Actually, Landlock is like unveil. pledge is more like seccomp (except pledge is easier to use and more powerful with privilege separation).
- matu3ba
  
  Can you be more specific on your statements, ideally with link(s)? I was hoping Landlock can be (in future) an AppArmor / SELinux replacement with more sane tooling and behavior.
  - kuijsten
    
    unveil is for restricting file access, pledge is for restricting syscalls. The reason I find pledge easier to use for restricting syscalls in privilege separated software is because children don't inherit the restrictions from the parent process, which allows a very tight pledge on the parent.
    
    Note that I'm talking from the programmer perspective, just like Landlock, both pledge and unveil are statements you write in your source code. AppArmor and SELinux are enforced outside of the software and don't require any changes to the program itself.
- mccd
  
  Strange that landlock got C tier, its so easy to use for developers!
  - phaer
    
    Not as strange if you just consider this one persons personal preferences.
    
    E.g. AppArmor / SELinux are "C tier" because you need to adapt each application.
    
    But the very same is true for all of the B and A tier as well and no objective criteria is given for those ratings.
- matu3ba
  To me this reads like a lot of redundant complexity:
  
  1 File permissions (file ACLs)
  
  2 capabilities (call permission ranges and inheritance rules)
  
  3 seccomp (call permissions with inheritance)
  
  4 new privileges (special prctl call somehow seperate from seccomp?)
  
  5 AppArmor / SELinux (path based ACLs / arbitrary constrained ACLs)
  
  6 cgroups (system resource constrains including process group management)
  
  7 namespaces (global system resource isolation)
  
  8 landlock (network and file manipulation ACLs)
  
  9 polkit (group membership based capability delegation)
  
  10 xdg-dbus-proxy (polkit with filter for ACLs)
  
  2-4 feel like they should be grouped together, 9 and 10 like workarounds for missing privilege delegation. 5 feel like special cases of 8. 6 and 7 feel incoherent as they both deal with system resources. Ideally there would be something better for process group management.
  
  Very interesting that inheritance with complex (security) rules are somehow fine, if it is for process creation.
  - muvlon
    
    special prctl call somehow seperate from seccomp?
    
    no_new_privs is actually amazing (one of the few things from this post I agree with), because it's so so much simpler and more obviously the right thing than seccomp (at least seccomp-bpf which is the thing the post is discussing).
    
    To implement no_new_privs using seccomp-bpf you'd have to maintain an up-to-date list of things that the kernel exposes that may potentially give the calling process new privileges. That list is growing all the time, for example you can now pass SCM_CREDENTIALS ancillary messages over sockets using no actual recv(|from|msg) syscall by using io_uring.
    
    seccomp-bpf, for many purposes, is simply at the wrong abstraction level. Rarely do I care about what specific syscalls a program can do, I'm much more interested in what it can do to which resources. Things that do operate on that abstraction level are namespaces and landlock.
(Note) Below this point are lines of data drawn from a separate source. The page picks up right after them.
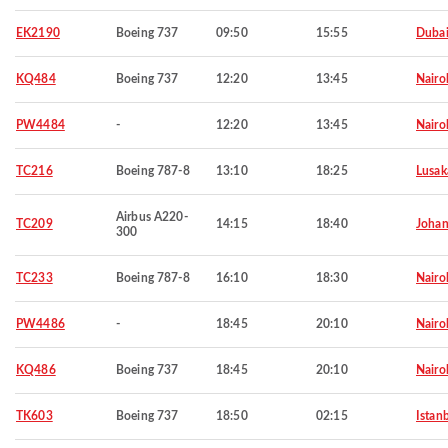
EK2190
Boeing 737
09:50
15:55
Duba
KQ484
Boeing 737
12:20
13:45
Nairo
PW4484
-
12:20
13:45
Nairo
TC216
Boeing 787-8
13:10
18:25
Lusak
Airbus A220-
TC209
14:15
18:40
Johan
300
TC233
Boeing 787-8
16:10
18:30
Nairo
PW4486
-
18:45
20:10
Nairo
KQ486
Boeing 737
18:45
20:10
Nairo
TK603
Boeing 737
18:50
02:15
Istan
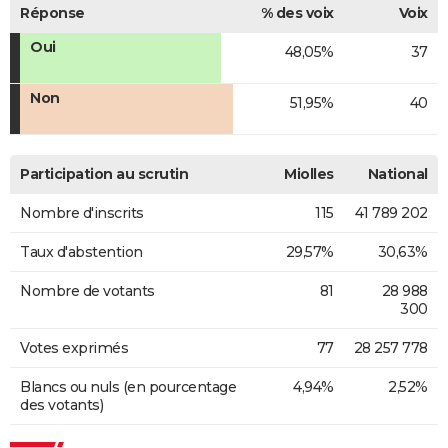
Réponse
% des voix
Voix
Oui
48,05%
37
Non
51,95%
40
Participation au scrutin
Miolles
National
Nombre d'inscrits
115
41 789 202
Taux d'abstention
29,57%
30,63%
Nombre de votants
81
28 988
300
Votes exprimés
77
28 257 778
Blancs ou nuls (en pourcentage
4,94%
2,52%
des votants)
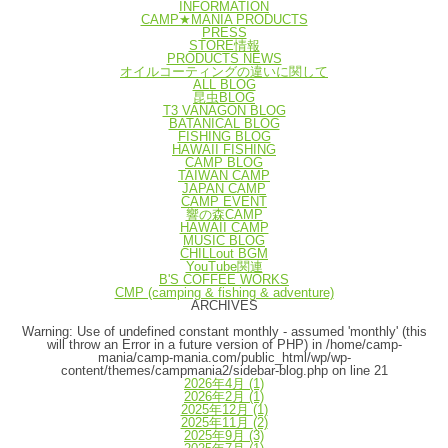
INFORMATION
CAMP★MANIA PRODUCTS
PRESS
STORE情報
PRODUCTS NEWS
オイルコーティングの違いに関して
ALL BLOG
昆虫BLOG
T3 VANAGON BLOG
BATANICAL BLOG
FISHING BLOG
HAWAII FISHING
CAMP BLOG
TAIWAN CAMP
JAPAN CAMP
CAMP EVENT
響の森CAMP
HAWAII CAMP
MUSIC BLOG
CHILLout BGM
YouTube関連
B'S COFFEE WORKS
CMP (camping & fishing & adventure)
ARCHIVES
Warning
: Use of undefined constant monthly - assumed 'monthly' (this
will throw an Error in a future version of PHP) in
/home/camp-
mania/camp-mania.com/public_html/wp/wp-
content/themes/campmania2/sidebar-blog.php
on line
21
2026年4月
(1)
2026年2月
(1)
2025年12月
(1)
2025年11月
(2)
2025年9月
(3)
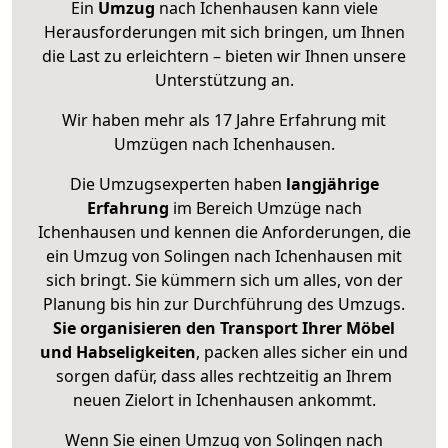
Ein
Umzug
nach Ichenhausen kann viele
Herausforderungen mit sich bringen, um Ihnen
die Last zu erleichtern – bieten wir Ihnen unsere
Unterstützung an.
Wir haben mehr als 17 Jahre Erfahrung mit
Umzügen nach
Ichenhausen
.
Die Umzugsexperten haben
langjährige
Erfahrung
im Bereich Umzüge nach
Ichenhausen und kennen die Anforderungen, die
ein Umzug von Solingen nach Ichenhausen mit
sich bringt. Sie kümmern sich um alles, von der
Planung bis hin zur Durchführung des Umzugs.
Sie organisieren den Transport Ihrer Möbel
und Habseligkeiten
, packen alles sicher ein und
sorgen dafür, dass alles rechtzeitig an Ihrem
neuen Zielort in Ichenhausen ankommt.
Wenn Sie einen Umzug von Solingen nach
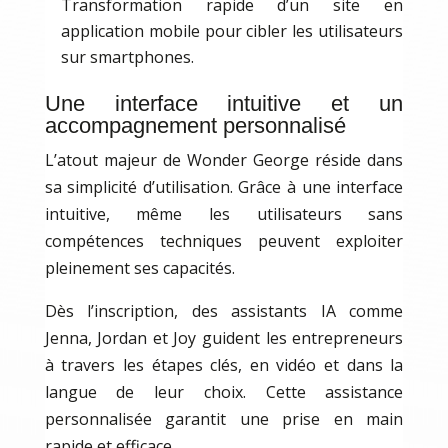
Transformation rapide d’un site en
application mobile pour cibler les utilisateurs
sur smartphones.
Une interface intuitive et un
accompagnement personnalisé
L’atout majeur de Wonder George réside dans
sa simplicité d’utilisation. Grâce à une interface
intuitive, même les utilisateurs sans
compétences techniques peuvent exploiter
pleinement ses capacités.
Dès l’inscription, des assistants IA comme
Jenna, Jordan et Joy guident les entrepreneurs
à travers les étapes clés, en vidéo et dans la
langue de leur choix. Cette assistance
personnalisée garantit une prise en main
rapide et efficace.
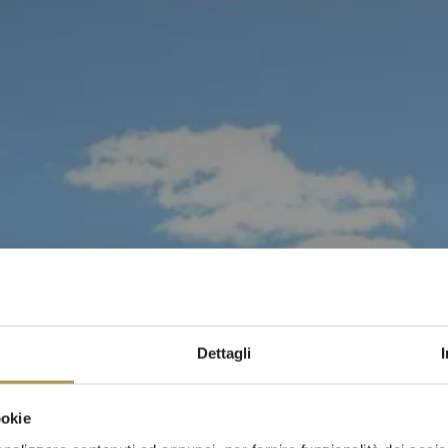
Dettagli
ookie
But in order to be able to rely on and reason about those mechanisms, we have to plug a ton of holes in the default security model that are left in basically for legacy reasons. Calling PR_SET_NO_NEW_PRIVS does that by opting you into the new model, where your process can never gain new "ambient" privileges through stuff like setuid/setgid. And it does so beautifully by requiring no complex configuration that would require continuous maintenance, it's a simple "please stop being silly" button.
    
    matu3ba
    
    Oh, indeed that is an excellent reason, feels like object capability model like and I'm unaware of a simple technique to do it with ACLs.